------ Given records ------

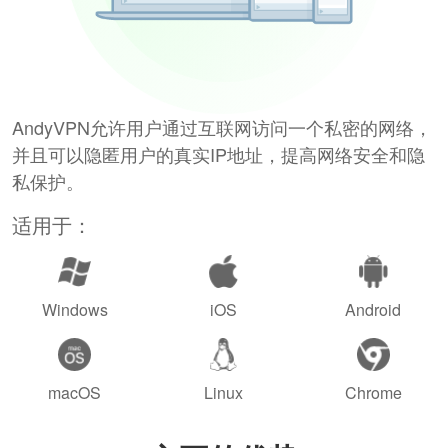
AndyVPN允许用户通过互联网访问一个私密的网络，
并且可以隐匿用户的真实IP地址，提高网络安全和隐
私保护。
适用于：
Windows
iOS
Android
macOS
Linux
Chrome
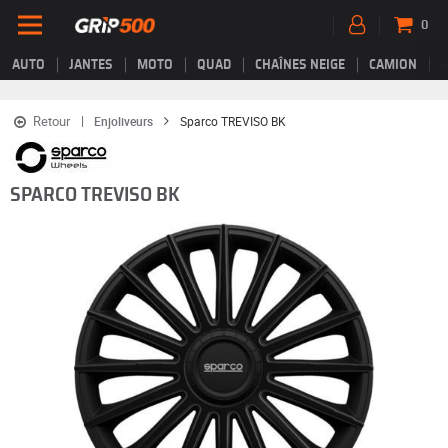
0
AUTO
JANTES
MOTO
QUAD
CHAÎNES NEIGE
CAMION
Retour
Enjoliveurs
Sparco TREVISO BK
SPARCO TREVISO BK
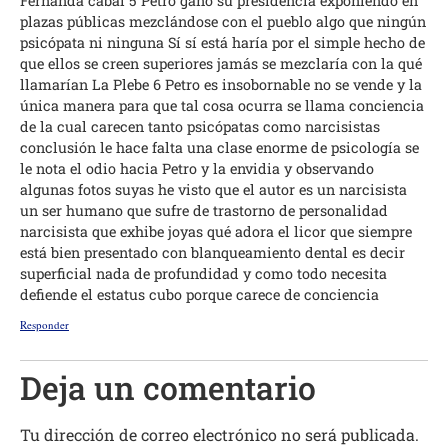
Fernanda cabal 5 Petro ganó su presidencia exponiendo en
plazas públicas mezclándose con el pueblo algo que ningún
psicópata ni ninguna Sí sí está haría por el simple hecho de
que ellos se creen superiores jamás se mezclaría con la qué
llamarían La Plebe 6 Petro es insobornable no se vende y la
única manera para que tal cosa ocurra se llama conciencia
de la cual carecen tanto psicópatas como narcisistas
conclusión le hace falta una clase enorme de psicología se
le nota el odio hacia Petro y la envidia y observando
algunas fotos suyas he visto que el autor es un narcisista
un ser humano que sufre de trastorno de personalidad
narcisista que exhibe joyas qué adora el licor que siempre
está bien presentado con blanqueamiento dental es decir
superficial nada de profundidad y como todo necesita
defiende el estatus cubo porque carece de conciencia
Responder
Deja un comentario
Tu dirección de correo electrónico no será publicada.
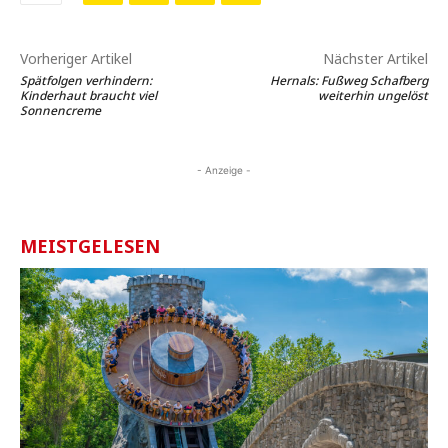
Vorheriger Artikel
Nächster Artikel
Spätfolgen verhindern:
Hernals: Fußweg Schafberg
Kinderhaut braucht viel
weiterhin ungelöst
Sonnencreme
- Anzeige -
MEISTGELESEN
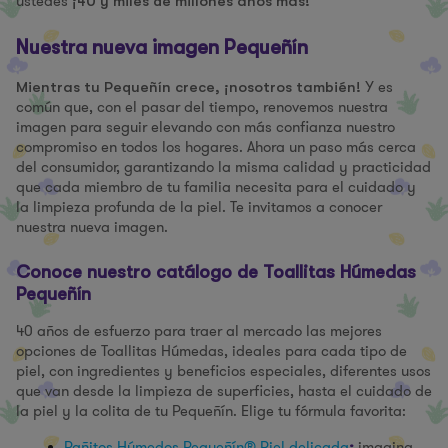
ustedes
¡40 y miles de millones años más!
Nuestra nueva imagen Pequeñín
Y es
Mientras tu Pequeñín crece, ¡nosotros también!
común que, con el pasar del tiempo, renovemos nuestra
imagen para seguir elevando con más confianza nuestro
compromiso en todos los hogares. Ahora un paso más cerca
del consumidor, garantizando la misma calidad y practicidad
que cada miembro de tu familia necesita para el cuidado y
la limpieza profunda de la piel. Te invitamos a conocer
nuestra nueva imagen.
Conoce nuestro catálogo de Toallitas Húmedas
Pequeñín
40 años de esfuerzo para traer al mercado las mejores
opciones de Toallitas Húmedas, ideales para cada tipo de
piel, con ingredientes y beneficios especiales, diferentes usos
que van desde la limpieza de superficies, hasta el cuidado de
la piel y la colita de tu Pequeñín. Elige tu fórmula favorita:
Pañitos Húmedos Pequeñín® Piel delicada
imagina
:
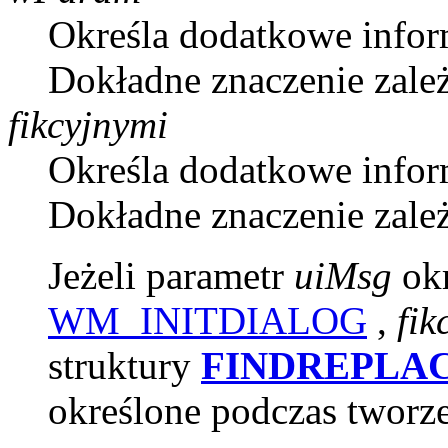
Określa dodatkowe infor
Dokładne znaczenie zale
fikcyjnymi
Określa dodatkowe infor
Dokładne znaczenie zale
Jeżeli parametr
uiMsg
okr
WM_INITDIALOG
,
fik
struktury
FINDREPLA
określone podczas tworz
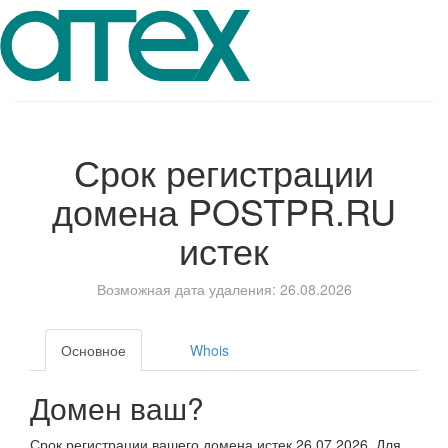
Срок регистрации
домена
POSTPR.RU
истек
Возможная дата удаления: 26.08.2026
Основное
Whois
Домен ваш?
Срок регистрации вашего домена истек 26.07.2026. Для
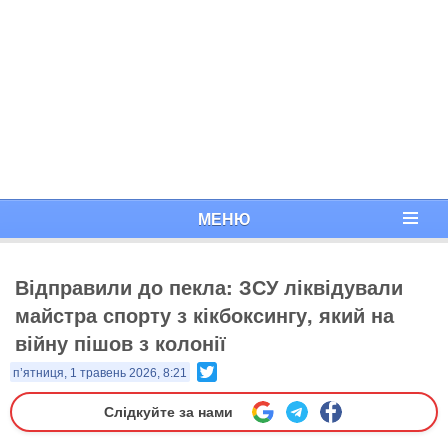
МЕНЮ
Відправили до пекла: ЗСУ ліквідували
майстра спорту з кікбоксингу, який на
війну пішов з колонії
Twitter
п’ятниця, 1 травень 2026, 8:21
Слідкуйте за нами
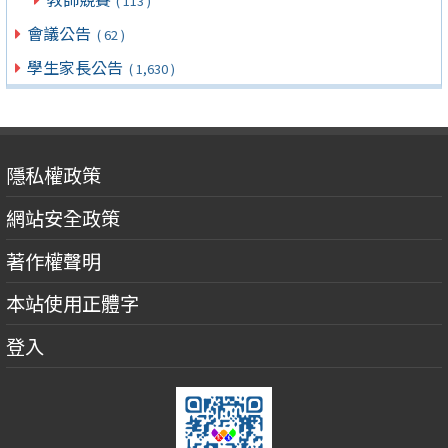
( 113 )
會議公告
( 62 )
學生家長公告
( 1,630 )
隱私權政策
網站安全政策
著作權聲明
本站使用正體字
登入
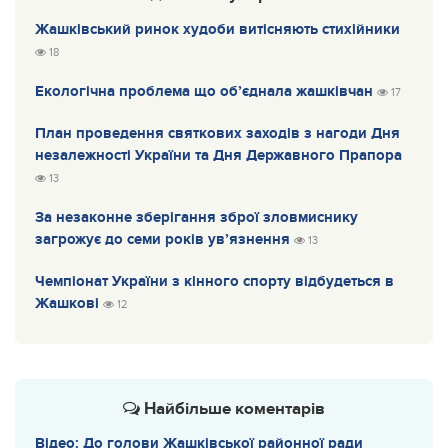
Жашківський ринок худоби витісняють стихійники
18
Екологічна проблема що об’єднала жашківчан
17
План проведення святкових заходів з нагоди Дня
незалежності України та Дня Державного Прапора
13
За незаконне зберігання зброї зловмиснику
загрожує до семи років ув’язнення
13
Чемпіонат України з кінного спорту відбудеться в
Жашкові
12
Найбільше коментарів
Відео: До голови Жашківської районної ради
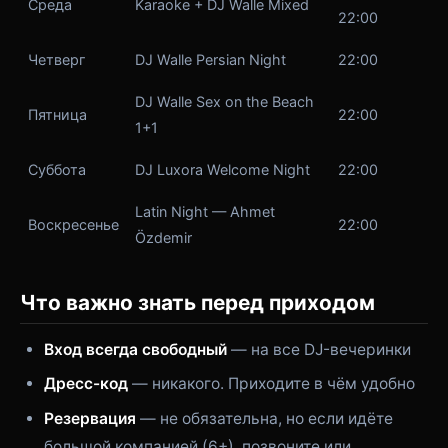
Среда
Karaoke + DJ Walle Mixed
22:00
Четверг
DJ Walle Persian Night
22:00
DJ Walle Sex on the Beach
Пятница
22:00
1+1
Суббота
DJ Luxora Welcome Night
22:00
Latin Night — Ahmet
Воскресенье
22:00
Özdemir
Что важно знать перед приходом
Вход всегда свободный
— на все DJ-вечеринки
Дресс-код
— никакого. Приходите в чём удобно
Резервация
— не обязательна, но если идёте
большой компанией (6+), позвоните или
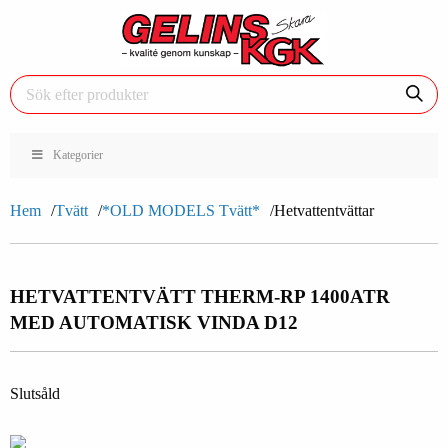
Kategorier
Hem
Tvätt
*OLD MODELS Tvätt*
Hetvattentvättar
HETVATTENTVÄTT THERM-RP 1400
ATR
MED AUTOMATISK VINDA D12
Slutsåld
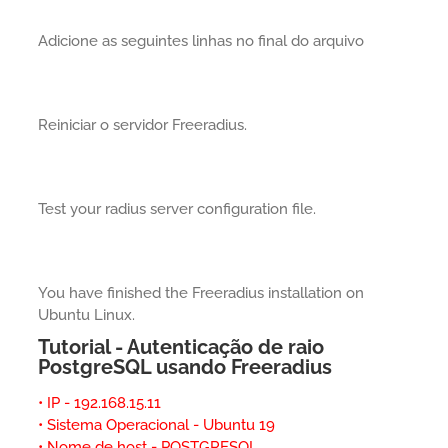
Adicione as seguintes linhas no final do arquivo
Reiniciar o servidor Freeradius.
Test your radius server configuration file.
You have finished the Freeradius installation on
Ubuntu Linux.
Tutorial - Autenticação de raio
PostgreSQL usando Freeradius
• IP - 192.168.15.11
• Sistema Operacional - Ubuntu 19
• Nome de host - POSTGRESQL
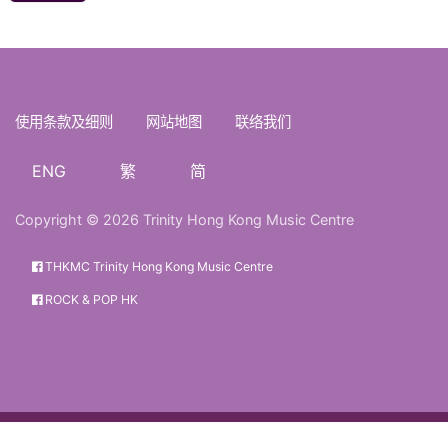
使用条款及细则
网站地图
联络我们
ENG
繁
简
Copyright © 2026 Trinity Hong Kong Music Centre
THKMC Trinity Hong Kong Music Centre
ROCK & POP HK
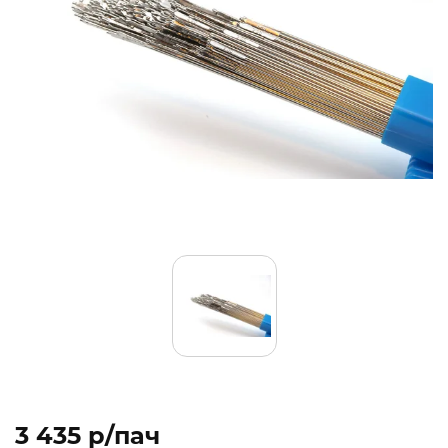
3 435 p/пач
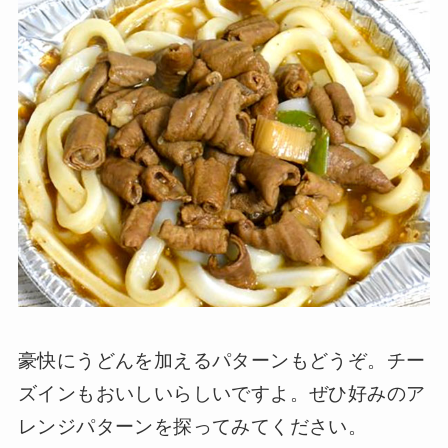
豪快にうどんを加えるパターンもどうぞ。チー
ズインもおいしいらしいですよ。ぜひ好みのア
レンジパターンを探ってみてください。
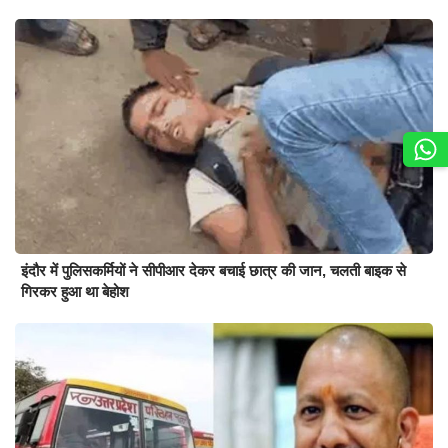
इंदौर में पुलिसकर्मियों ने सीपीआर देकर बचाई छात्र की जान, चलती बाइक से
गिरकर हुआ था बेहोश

------

What you should do
Leave out the pictures and output the rest of the records exactly.

Response box
AndyVPN允许用户通过互联网访问一个私密的网络，
并且可以隐匿用户的真实IP地址，提高网络安全和隐
私保护。
适用于：
Windows
iOS
Android
macOS
Linux
Chrome
0
AUTO
JANTES
MOTO
QUAD
CHAÎNES NEIGE
CAMION
Retour
Enjoliveurs
Sparco TREVISO BK
SPARCO TREVISO BK
Fernanda cabal 5 Petro ganó su presidencia exponiendo en
plazas públicas mezclándose con el pueblo algo que ningún
psicópata ni ninguna Sí sí está haría por el simple hecho de
que ellos se creen superiores jamás se mezclaría con la qué
llamarían La Plebe 6 Petro es insobornable no se vende y la
única manera para que tal cosa ocurra se llama conciencia
de la cual carecen tanto psicópatas como narcisistas
conclusión le hace falta una clase enorme de psicología se
le nota el odio hacia Petro y la envidia y observando
algunas fotos suyas he visto que el autor es un narcisista
un ser humano que sufre de trastorno de personalidad
narcisista que exhibe joyas qué adora el licor que siempre
está bien presentado con blanqueamiento dental es decir
superficial nada de profundidad y como todo necesita
defiende el estatus cubo porque carece de conciencia
Responder
Deja un comentario
Tu dirección de correo electrónico no será publicada.
Vorheriger Artikel
Nächster Artikel
Spätfolgen verhindern:
Hernals: Fußweg Schafberg
Kinderhaut braucht viel
weiterhin ungelöst
Sonnencreme
- Anzeige -
MEISTGELESEN
ustedes
¡40 y miles de millones años más!
Nuestra nueva imagen Pequeñín
Y es
Mientras tu Pequeñín crece, ¡nosotros también!
común que, con el pasar del tiempo, renovemos nuestra
imagen para seguir elevando con más confianza nuestro
compromiso en todos los hogares. Ahora un paso más cerca
del consumidor, garantizando la misma calidad y practicidad
que cada miembro de tu familia necesita para el cuidado y
la limpieza profunda de la piel. Te invitamos a conocer
nuestra nueva imagen.
Conoce nuestro catálogo de Toallitas Húmedas
Pequeñín
40 años de esfuerzo para traer al mercado las mejores
opciones de Toallitas Húmedas, ideales para cada tipo de
piel, con ingredientes y beneficios especiales, diferentes usos
que van desde la limpieza de superficies, hasta el cuidado de
la piel y la colita de tu Pequeñín. Elige tu fórmula favorita:
Pañitos Húmedos Pequeñín® Piel delicada
imagina
:
Określa dodatkowe infor
Dokładne znaczenie zale
fikcyjnymi
Określa dodatkowe infor
Dokładne znaczenie zale
Jeżeli parametr
uiMsg
okr
WM_INITDIALOG
,
fik
struktury
FINDREPLA
określone podczas tworz
Срок регистрации
домена
POSTPR.RU
истек
Возможная дата удаления: 26.08.2026
Основное
Whois
Домен ваш?
Срок регистрации вашего домена истек 26.07.2026. Для
МЕНЮ
Відправили до пекла: ЗСУ ліквідували
майстра спорту з кікбоксингу, який на
війну пішов з колонії
Twitter
п’ятниця, 1 травень 2026, 8:21
Слідкуйте за нами
( 113 )
會議公告
( 62 )
學生家長公告
( 1,630 )
隱私權政策
網站安全政策
著作權聲明
本站使用正體字
登入
Жашківський ринок худоби витісняють стихійники
18
Екологічна проблема що об’єднала жашківчан
17
План проведення святкових заходів з нагоди Дня
незалежності України та Дня Державного Прапора
13
За незаконне зберігання зброї зловмиснику
загрожує до семи років ув’язнення
13
Чемпіонат України з кінного спорту відбудеться в
Жашкові
12
Найбільше коментарів
Відео: До голови Жашківської районної ради
Среда
Karaoke + DJ Walle Mixed
22:00
Четверг
DJ Walle Persian Night
22:00
DJ Walle Sex on the Beach
Пятница
22:00
1+1
Суббота
DJ Luxora Welcome Night
22:00
Latin Night — Ahmet
Воскресенье
22:00
Özdemir
Что важно знать перед приходом
Вход всегда свободный
— на все DJ-вечеринки
Дресс-код
— никакого. Приходите в чём удобно
Резервация
— не обязательна, но если идёте
большой компанией (6+), позвоните или
Kategorier
Hem
Tvätt
*OLD MODELS Tvätt*
Hetvattentvättar
HETVATTENTVÄTT THERM-RP 1400
ATR
MED AUTOMATISK VINDA D12
Slutsåld
Adicione as seguintes linhas no final do arquivo
Reiniciar o servidor Freeradius.
Test your radius server configuration file.
You have finished the Freeradius installation on
Ubuntu Linux.
Tutorial - Autenticação de raio
PostgreSQL usando Freeradius
• IP - 192.168.15.11
• Sistema Operacional - Ubuntu 19
• Nome de host - POSTGRESQL
使用条款及细则
网站地图
联络我们
ENG
繁
简
Copyright © 2026 Trinity Hong Kong Music Centre
THKMC Trinity Hong Kong Music Centre
ROCK & POP HK
3 435 p/пач
豪快にうどんを加えるパターンもどうぞ。チー
ズインもおいしいらしいですよ。ぜひ好みのア
レンジパターンを探ってみてください。
इंदौर में पुलिसकर्मियों ने सीपीआर देकर बचाई छात्र की जान, चलती बाइक से
गिरकर हुआ था बेहोश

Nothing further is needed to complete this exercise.